Exercise material section start

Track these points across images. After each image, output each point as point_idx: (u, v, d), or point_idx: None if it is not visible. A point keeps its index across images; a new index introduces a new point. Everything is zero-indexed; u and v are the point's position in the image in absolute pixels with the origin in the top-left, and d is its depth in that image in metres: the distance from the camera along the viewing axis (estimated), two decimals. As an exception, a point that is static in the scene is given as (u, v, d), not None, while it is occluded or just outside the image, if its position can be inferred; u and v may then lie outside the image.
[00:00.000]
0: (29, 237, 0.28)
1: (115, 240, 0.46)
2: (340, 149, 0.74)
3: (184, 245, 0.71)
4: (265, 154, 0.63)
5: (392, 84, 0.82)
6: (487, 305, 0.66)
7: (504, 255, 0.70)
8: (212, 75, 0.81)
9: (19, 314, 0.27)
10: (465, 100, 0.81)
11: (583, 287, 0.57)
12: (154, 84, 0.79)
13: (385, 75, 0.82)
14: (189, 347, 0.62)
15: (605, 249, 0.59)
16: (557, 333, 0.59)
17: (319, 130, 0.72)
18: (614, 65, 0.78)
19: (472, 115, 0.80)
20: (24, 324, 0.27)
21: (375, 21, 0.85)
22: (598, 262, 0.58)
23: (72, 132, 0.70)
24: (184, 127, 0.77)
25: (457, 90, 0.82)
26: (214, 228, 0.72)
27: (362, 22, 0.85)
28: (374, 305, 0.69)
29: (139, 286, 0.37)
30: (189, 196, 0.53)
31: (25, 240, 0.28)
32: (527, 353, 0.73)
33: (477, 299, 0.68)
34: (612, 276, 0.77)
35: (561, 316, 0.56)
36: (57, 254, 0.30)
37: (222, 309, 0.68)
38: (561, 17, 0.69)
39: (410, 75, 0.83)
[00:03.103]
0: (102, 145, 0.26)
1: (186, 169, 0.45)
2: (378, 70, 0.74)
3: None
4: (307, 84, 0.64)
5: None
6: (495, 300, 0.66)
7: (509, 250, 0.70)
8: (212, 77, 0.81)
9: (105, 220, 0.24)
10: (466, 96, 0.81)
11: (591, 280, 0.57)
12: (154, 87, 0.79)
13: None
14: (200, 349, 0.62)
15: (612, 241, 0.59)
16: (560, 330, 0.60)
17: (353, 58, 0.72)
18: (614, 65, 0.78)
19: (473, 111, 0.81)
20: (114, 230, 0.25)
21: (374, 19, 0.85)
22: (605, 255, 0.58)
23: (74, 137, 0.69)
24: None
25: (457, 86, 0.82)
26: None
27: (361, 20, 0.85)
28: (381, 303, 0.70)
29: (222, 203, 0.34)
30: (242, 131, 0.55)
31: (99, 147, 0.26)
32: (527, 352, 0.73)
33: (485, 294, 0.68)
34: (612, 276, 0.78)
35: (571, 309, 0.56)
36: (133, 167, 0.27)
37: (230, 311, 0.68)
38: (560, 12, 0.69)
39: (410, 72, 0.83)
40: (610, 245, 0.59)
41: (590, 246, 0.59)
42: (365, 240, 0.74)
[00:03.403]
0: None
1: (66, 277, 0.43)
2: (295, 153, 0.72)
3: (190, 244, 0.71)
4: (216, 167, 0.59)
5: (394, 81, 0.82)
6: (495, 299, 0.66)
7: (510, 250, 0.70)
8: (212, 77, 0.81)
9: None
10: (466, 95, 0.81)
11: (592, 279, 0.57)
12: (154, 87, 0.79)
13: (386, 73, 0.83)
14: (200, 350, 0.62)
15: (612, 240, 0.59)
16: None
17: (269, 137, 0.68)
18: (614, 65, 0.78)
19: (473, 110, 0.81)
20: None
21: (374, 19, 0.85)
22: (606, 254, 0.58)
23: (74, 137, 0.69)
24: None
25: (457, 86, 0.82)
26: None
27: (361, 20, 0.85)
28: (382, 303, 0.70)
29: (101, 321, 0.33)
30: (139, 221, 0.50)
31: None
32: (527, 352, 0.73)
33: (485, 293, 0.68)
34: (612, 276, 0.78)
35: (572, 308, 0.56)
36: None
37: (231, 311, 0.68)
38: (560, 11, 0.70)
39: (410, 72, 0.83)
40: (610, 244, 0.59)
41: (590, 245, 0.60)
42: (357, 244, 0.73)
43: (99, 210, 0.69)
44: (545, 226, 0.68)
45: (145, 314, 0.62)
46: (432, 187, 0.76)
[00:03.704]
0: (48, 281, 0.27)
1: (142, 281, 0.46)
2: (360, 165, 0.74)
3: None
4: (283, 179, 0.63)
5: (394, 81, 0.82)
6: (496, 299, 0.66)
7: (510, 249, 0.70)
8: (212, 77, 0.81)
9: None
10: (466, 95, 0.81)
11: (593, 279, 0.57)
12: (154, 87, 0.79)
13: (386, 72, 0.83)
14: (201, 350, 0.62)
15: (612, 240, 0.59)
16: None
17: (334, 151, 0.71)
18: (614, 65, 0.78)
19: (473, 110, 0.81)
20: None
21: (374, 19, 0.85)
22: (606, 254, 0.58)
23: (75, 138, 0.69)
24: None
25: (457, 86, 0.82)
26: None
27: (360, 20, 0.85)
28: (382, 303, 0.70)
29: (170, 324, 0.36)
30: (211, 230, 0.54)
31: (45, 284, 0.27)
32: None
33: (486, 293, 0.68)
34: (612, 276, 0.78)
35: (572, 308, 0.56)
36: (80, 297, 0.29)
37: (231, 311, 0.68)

Exercise material section end

Your task: With nothing added or left out, print the data again.

Result for this exercise:
Track these points across images. After each image, output each point as point_idx: (u, v, d), or point_idx: None if it is not visible. A point keeps its index across images; a new index introduces a new point. Everything is zero-indexed; u and v are the point's position in the image in absolute pixels with the origin in the top-left, and d is its depth in that image in metres: the distance from the camera along the viewing axis (estimated), two decimals. As an exception, a point that is static in the scene is given as (u, v, d), not None, while it is occluded or just outside the image, if its position can be inferred; u and v may then lie outside the image.
[00:00.000]
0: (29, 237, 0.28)
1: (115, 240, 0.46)
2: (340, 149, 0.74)
3: (184, 245, 0.71)
4: (265, 154, 0.63)
5: (392, 84, 0.82)
6: (487, 305, 0.66)
7: (504, 255, 0.70)
8: (212, 75, 0.81)
9: (19, 314, 0.27)
10: (465, 100, 0.81)
11: (583, 287, 0.57)
12: (154, 84, 0.79)
13: (385, 75, 0.82)
14: (189, 347, 0.62)
15: (605, 249, 0.59)
16: (557, 333, 0.59)
17: (319, 130, 0.72)
18: (614, 65, 0.78)
19: (472, 115, 0.80)
20: (24, 324, 0.27)
21: (375, 21, 0.85)
22: (598, 262, 0.58)
23: (72, 132, 0.70)
24: (184, 127, 0.77)
25: (457, 90, 0.82)
26: (214, 228, 0.72)
27: (362, 22, 0.85)
28: (374, 305, 0.69)
29: (139, 286, 0.37)
30: (189, 196, 0.53)
31: (25, 240, 0.28)
32: (527, 353, 0.73)
33: (477, 299, 0.68)
34: (612, 276, 0.77)
35: (561, 316, 0.56)
36: (57, 254, 0.30)
37: (222, 309, 0.68)
38: (561, 17, 0.69)
39: (410, 75, 0.83)
[00:03.103]
0: (102, 145, 0.26)
1: (186, 169, 0.45)
2: (378, 70, 0.74)
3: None
4: (307, 84, 0.64)
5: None
6: (495, 300, 0.66)
7: (509, 250, 0.70)
8: (212, 77, 0.81)
9: (105, 220, 0.24)
10: (466, 96, 0.81)
11: (591, 280, 0.57)
12: (154, 87, 0.79)
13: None
14: (200, 349, 0.62)
15: (612, 241, 0.59)
16: (560, 330, 0.60)
17: (353, 58, 0.72)
18: (614, 65, 0.78)
19: (473, 111, 0.81)
20: (114, 230, 0.25)
21: (374, 19, 0.85)
22: (605, 255, 0.58)
23: (74, 137, 0.69)
24: None
25: (457, 86, 0.82)
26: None
27: (361, 20, 0.85)
28: (381, 303, 0.70)
29: (222, 203, 0.34)
30: (242, 131, 0.55)
31: (99, 147, 0.26)
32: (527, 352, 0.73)
33: (485, 294, 0.68)
34: (612, 276, 0.78)
35: (571, 309, 0.56)
36: (133, 167, 0.27)
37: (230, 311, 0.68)
38: (560, 12, 0.69)
39: (410, 72, 0.83)
40: (610, 245, 0.59)
41: (590, 246, 0.59)
42: (365, 240, 0.74)
[00:03.403]
0: None
1: (66, 277, 0.43)
2: (295, 153, 0.72)
3: (190, 244, 0.71)
4: (216, 167, 0.59)
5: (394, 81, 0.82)
6: (495, 299, 0.66)
7: (510, 250, 0.70)
8: (212, 77, 0.81)
9: None
10: (466, 95, 0.81)
11: (592, 279, 0.57)
12: (154, 87, 0.79)
13: (386, 73, 0.83)
14: (200, 350, 0.62)
15: (612, 240, 0.59)
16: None
17: (269, 137, 0.68)
18: (614, 65, 0.78)
19: (473, 110, 0.81)
20: None
21: (374, 19, 0.85)
22: (606, 254, 0.58)
23: (74, 137, 0.69)
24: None
25: (457, 86, 0.82)
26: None
27: (361, 20, 0.85)
28: (382, 303, 0.70)
29: (101, 321, 0.33)
30: (139, 221, 0.50)
31: None
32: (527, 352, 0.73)
33: (485, 293, 0.68)
34: (612, 276, 0.78)
35: (572, 308, 0.56)
36: None
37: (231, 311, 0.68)
38: (560, 11, 0.70)
39: (410, 72, 0.83)
40: (610, 244, 0.59)
41: (590, 245, 0.60)
42: (357, 244, 0.73)
43: (99, 210, 0.69)
44: (545, 226, 0.68)
45: (145, 314, 0.62)
46: (432, 187, 0.76)
[00:03.704]
0: (48, 281, 0.27)
1: (142, 281, 0.46)
2: (360, 165, 0.74)
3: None
4: (283, 179, 0.63)
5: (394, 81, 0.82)
6: (496, 299, 0.66)
7: (510, 249, 0.70)
8: (212, 77, 0.81)
9: None
10: (466, 95, 0.81)
11: (593, 279, 0.57)
12: (154, 87, 0.79)
13: (386, 72, 0.83)
14: (201, 350, 0.62)
15: (612, 240, 0.59)
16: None
17: (334, 151, 0.71)
18: (614, 65, 0.78)
19: (473, 110, 0.81)
20: None
21: (374, 19, 0.85)
22: (606, 254, 0.58)
23: (75, 138, 0.69)
24: None
25: (457, 86, 0.82)
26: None
27: (360, 20, 0.85)
28: (382, 303, 0.70)
29: (170, 324, 0.36)
30: (211, 230, 0.54)
31: (45, 284, 0.27)
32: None
33: (486, 293, 0.68)
34: (612, 276, 0.78)
35: (572, 308, 0.56)
36: (80, 297, 0.29)
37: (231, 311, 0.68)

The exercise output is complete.